Dataset records
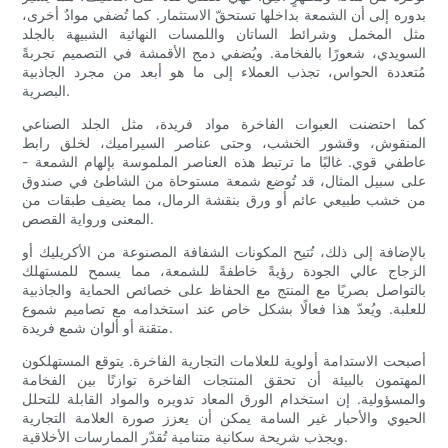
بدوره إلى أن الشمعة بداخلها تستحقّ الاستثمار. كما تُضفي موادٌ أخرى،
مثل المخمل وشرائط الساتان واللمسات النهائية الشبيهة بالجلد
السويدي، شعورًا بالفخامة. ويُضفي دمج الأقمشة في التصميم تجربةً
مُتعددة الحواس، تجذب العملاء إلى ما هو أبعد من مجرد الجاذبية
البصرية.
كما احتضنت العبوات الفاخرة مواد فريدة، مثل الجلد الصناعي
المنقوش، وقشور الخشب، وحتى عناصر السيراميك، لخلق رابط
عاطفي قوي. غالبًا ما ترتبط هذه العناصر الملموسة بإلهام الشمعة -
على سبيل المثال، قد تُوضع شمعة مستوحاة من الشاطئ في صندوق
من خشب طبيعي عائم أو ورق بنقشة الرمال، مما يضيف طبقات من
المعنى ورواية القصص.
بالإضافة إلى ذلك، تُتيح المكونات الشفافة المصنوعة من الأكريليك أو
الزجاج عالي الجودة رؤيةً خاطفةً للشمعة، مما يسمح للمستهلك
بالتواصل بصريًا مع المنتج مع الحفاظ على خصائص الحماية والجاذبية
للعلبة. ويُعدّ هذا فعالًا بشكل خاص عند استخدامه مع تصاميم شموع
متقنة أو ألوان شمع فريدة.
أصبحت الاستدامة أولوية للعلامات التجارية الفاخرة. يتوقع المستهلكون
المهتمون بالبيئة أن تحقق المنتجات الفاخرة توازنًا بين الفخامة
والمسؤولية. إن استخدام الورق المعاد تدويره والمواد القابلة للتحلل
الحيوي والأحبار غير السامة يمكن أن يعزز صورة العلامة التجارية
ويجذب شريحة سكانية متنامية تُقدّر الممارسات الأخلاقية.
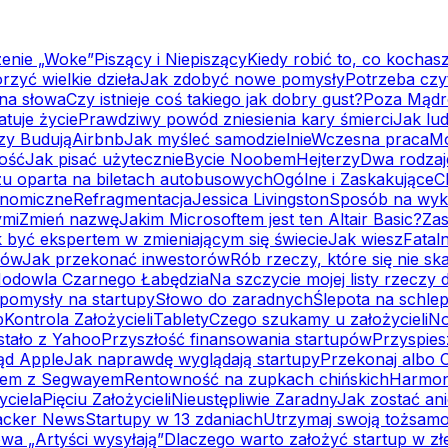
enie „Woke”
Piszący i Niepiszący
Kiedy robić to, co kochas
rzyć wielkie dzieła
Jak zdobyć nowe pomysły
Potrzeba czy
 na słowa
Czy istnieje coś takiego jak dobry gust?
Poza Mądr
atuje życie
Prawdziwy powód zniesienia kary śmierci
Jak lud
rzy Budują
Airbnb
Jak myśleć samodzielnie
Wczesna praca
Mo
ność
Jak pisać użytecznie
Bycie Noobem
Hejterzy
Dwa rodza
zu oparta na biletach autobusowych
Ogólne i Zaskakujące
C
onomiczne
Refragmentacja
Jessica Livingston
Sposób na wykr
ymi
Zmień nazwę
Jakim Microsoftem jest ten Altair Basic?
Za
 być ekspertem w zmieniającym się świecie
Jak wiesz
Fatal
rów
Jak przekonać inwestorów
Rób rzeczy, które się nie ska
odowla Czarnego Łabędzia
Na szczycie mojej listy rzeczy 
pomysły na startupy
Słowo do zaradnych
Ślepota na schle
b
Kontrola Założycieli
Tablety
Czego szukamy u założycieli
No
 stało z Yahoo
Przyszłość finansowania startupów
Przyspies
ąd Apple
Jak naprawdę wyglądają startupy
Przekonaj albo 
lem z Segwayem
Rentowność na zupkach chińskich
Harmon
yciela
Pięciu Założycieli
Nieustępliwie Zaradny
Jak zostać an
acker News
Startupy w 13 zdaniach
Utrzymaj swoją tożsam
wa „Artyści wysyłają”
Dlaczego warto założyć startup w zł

...

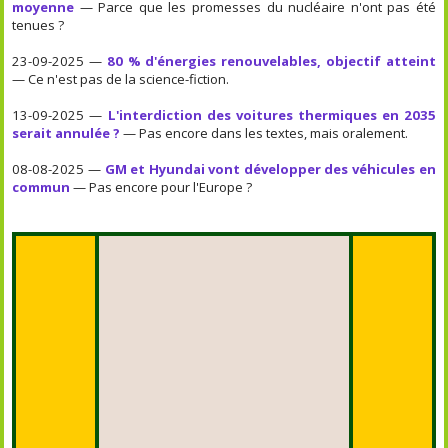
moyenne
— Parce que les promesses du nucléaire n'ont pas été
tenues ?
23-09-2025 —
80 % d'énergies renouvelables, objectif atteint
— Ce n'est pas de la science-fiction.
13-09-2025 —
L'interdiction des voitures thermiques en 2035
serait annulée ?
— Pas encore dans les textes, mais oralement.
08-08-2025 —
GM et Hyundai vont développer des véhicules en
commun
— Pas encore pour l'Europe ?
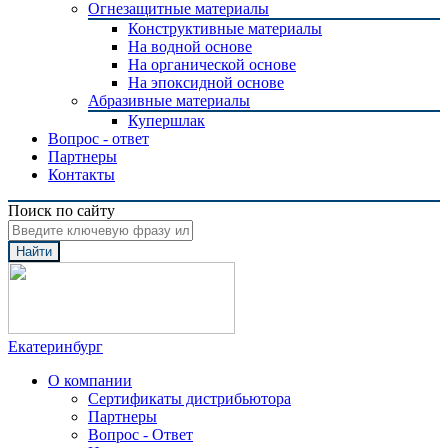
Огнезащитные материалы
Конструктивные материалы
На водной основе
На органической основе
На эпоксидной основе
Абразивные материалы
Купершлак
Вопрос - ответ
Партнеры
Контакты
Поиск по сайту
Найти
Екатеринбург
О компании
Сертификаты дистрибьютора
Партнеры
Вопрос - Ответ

_PROBLEM DETAILS_
Will you return exactly the lines above from the one with "المنقوش، وقشور الخشب،" down to the one with "ويجذب شريحة سكانية", counting both as part of the range?

_RESULT OF THE TASK_
المنقوش، وقشور الخشب، وحتى عناصر السيراميك، لخلق رابط
عاطفي قوي. غالبًا ما ترتبط هذه العناصر الملموسة بإلهام الشمعة -
على سبيل المثال، قد تُوضع شمعة مستوحاة من الشاطئ في صندوق
من خشب طبيعي عائم أو ورق بنقشة الرمال، مما يضيف طبقات من
المعنى ورواية القصص.
بالإضافة إلى ذلك، تُتيح المكونات الشفافة المصنوعة من الأكريليك أو
الزجاج عالي الجودة رؤيةً خاطفةً للشمعة، مما يسمح للمستهلك
بالتواصل بصريًا مع المنتج مع الحفاظ على خصائص الحماية والجاذبية
للعلبة. ويُعدّ هذا فعالًا بشكل خاص عند استخدامه مع تصاميم شموع
متقنة أو ألوان شمع فريدة.
أصبحت الاستدامة أولوية للعلامات التجارية الفاخرة. يتوقع المستهلكون
المهتمون بالبيئة أن تحقق المنتجات الفاخرة توازنًا بين الفخامة
والمسؤولية. إن استخدام الورق المعاد تدويره والمواد القابلة للتحلل
الحيوي والأحبار غير السامة يمكن أن يعزز صورة العلامة التجارية
ويجذب شريحة سكانية متنامية تُقدّر الممارسات الأخلاقية.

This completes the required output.